ESSA É MINHA HISTÓRIA

Essa é minha história, não a história de um cachorro…

Nunca gostei da coisa do cão-herói, como um cão poderia fazer qualquer coisa melhor do que um ser humano? No entanto, registro aqui todo o meu respeito à espécie canina.

Eu trabalhava como guarda-noturno em uma indústria da cidade, era um bom trabalho, dormia bastante, praticamente não sentia os efeitos de se trabalhar a noite. Assim eu recebia meu salário, pagava minha casa na periferia e ia levando minha vida.

Certo um dia encontrei um filhote, ele estava numa caixa de papelão em uma calçada na rua. Ele me olhou com olhos tão meigos, tão interessados, como dizem por aí: “rolou uma química”, daí foi irresistível, levei a caixa pra casa, junto com o pequeno cachorrinho.

Na minha infância não tive animais, então tive problemas pra escolher o nome do filhote, ele era vira-lata, tinha um pelo amarelado, não tinha cara de que ia crescer muito, mesmo filhote já demonstrava certo vigor físico. Resolvi chama-lo de Fubá, pra mim isso significa uma coisa forte, além disso, o pelo do cachorrinho era amarelo como o fubá.

Quando completou a fase de crescimento, tinha meio metro de altura, o pelo todo amarelo palha, com exceção da parte de baixo do pescoço que era branca, tinha patas grossas e fortes, conseguia puxar objetos pesados agarrando-os e arrastando com a boca.
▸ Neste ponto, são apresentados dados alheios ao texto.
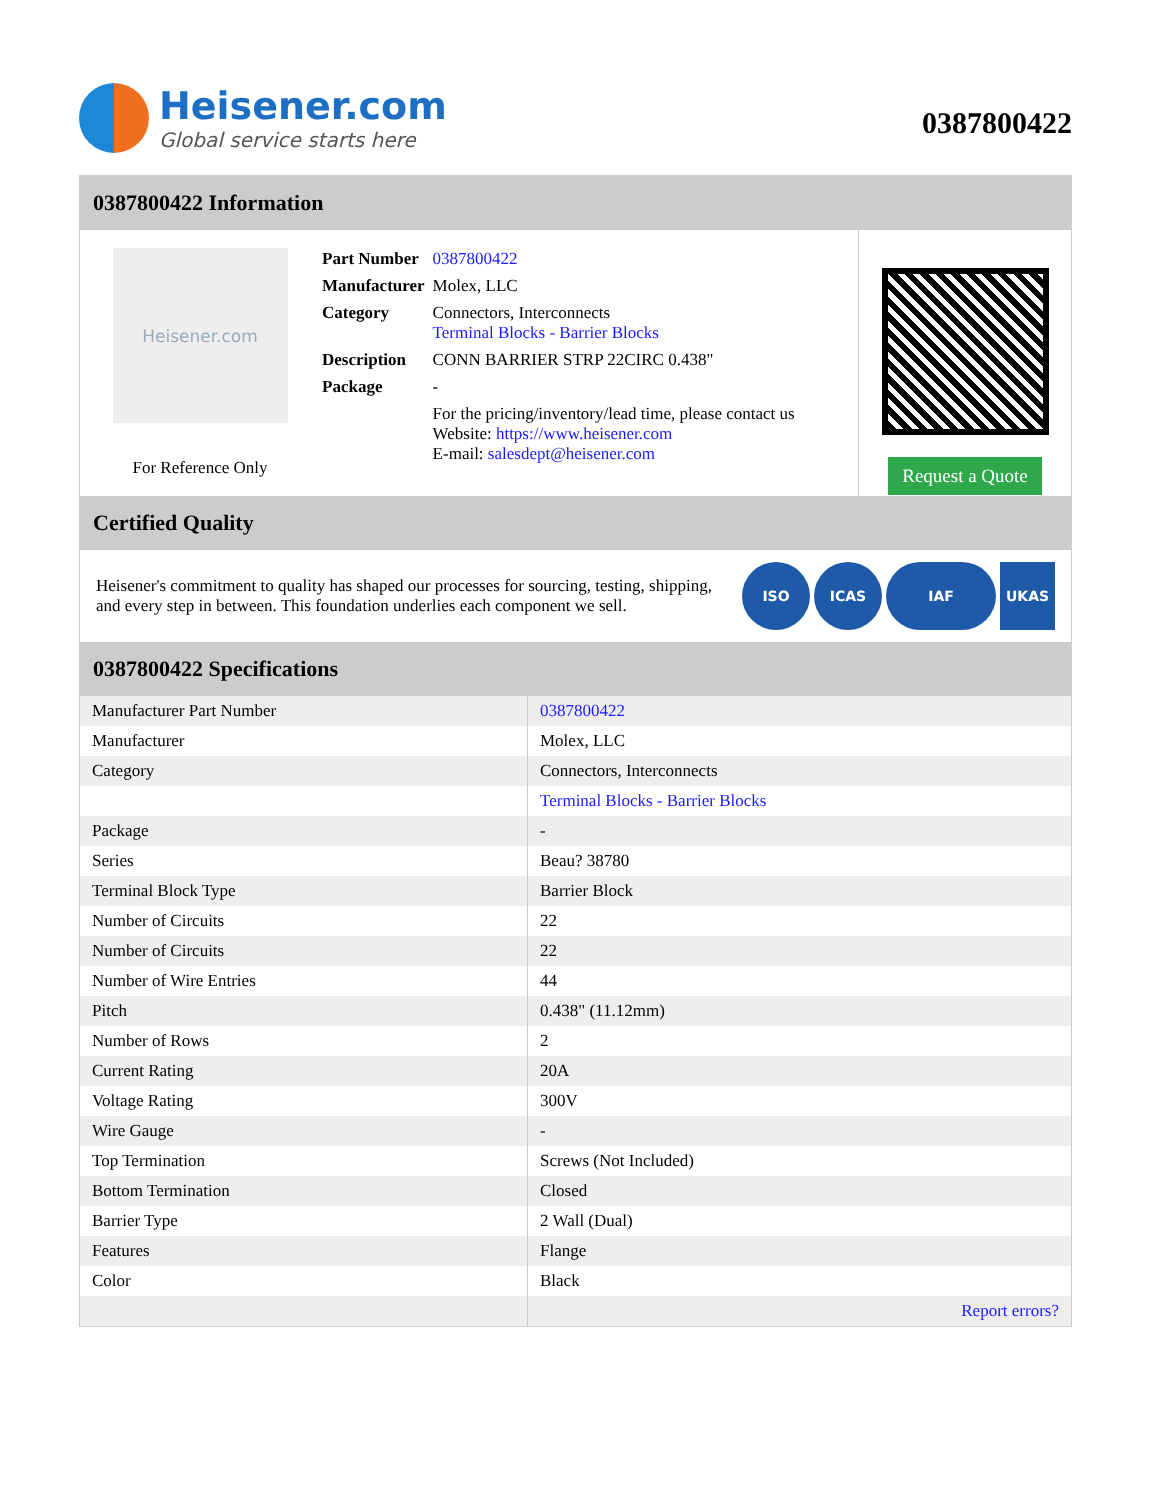Heisener.com
Global service starts here
0387800422
0387800422 Information
Heisener.com
For Reference Only
| Part Number | 0387800422 |
| Manufacturer | Molex, LLC |
| Category | Connectors, Interconnects Terminal Blocks - Barrier Blocks |
| Description | CONN BARRIER STRP 22CIRC 0.438" |
| Package | - |
| | For the pricing/inventory/lead time, please contact us Website: https://www.heisener.com E-mail: salesdept@heisener.com |
Request a Quote
Certified Quality
Heisener's commitment to quality has shaped our processes for sourcing, testing, shipping, and every step in between. This foundation underlies each component we sell.
ISO ICAS IAF UKAS
0387800422 Specifications
| Manufacturer Part Number | 0387800422 |
| Manufacturer | Molex, LLC |
| Category | Connectors, Interconnects |
| | Terminal Blocks - Barrier Blocks |
| Package | - |
| Series | Beau? 38780 |
| Terminal Block Type | Barrier Block |
| Number of Circuits | 22 |
| Number of Circuits | 22 |
| Number of Wire Entries | 44 |
| Pitch | 0.438" (11.12mm) |
| Number of Rows | 2 |
| Current Rating | 20A |
| Voltage Rating | 300V |
| Wire Gauge | - |
| Top Termination | Screws (Not Included) |
| Bottom Termination | Closed |
| Barrier Type | 2 Wall (Dual) |
| Features | Flange |
| Color | Black |
| | Report errors? |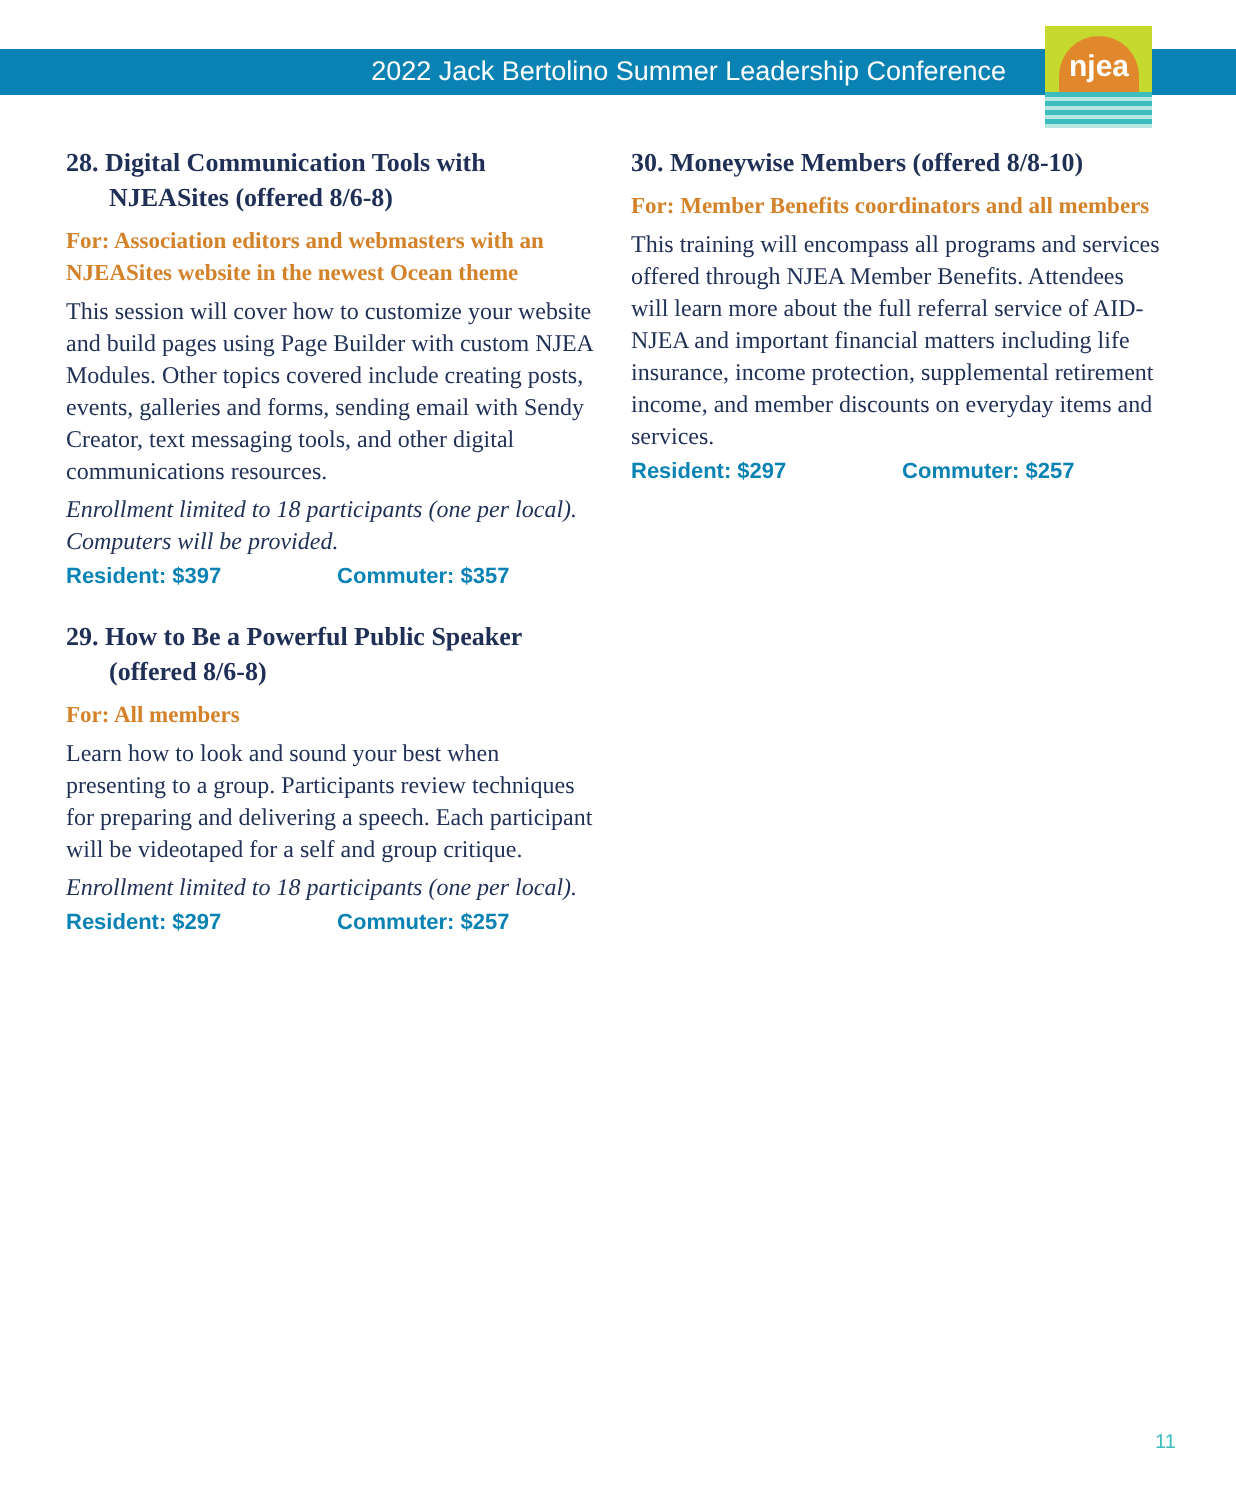2022 Jack Bertolino Summer Leadership Conference
njea
28. Digital Communication Tools with NJEASites (offered 8/6-8)
For: Association editors and webmasters with an NJEASites website in the newest Ocean theme
This session will cover how to customize your website and build pages using Page Builder with custom NJEA Modules. Other topics covered include creating posts, events, galleries and forms, sending email with Sendy Creator, text messaging tools, and other digital communications resources.
Enrollment limited to 18 participants (one per local). Computers will be provided.
Resident: $397 Commuter: $357
29. How to Be a Powerful Public Speaker (offered 8/6-8)
For: All members
Learn how to look and sound your best when presenting to a group. Participants review techniques for preparing and delivering a speech. Each participant will be videotaped for a self and group critique.
Enrollment limited to 18 participants (one per local).
Resident: $297 Commuter: $257
30. Moneywise Members (offered 8/8-10)
For: Member Benefits coordinators and all members
This training will encompass all programs and services offered through NJEA Member Benefits. Attendees will learn more about the full referral service of AID-NJEA and important financial matters including life insurance, income protection, supplemental retirement income, and member discounts on everyday items and services.
Resident: $297 Commuter: $257
11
Fubá era muito independente, conseguia forçar a parte de baixo do portão pra entrar e sair de casa, costumava ir pra rua passear, explorar o território e voltava tranquilamente, nunca saí pra procurar, mas devem ter filhos do Fubá espalhados por aí. Ele me fazia companhia

Um dia ganhei dinheiro pra cortar alguns galhos de árvores pra uma vizinha, Dona Clotilde, ela sempre me perguntava: “Como vai seu cachorrinho? Ele é tão bonito!”. Ela me pagou com uma nota de cinquenta reais, achei um bom pagamento, embora tenha suado bastante pra poder fazer o serviço, deixei essa nota em cima da mesa da televisão, fui tomar banho, quando voltei a nota tinha desaparecido, revirei a casa e não achei nada, no outro dia pela manhã achei um cocô cheio de pedacinhos de dinheiro. Era o cocô mais caro que eu já tinha visto, fiquei irado, queria torcer o pescoço da criatura, mas respirei fundo e deixei pra lá, considerei que o companheirismo dele valia mais que cinquenta reais.

Certa vez assisti na televisão uma cena inusitada, um vídeo que mostrava um cachorro carregando um gato, que, por sua vez, levava um rato em suas costas. Olhei aquilo e pensei: “- Isso é a cara do Fubá”, ele faz esse tipo de coisa. Depois disso, passei a observá-lo à distância esperando que ele fizesse algo curioso, daí filmaria e colocaria na internet, seria o vídeo mais visto!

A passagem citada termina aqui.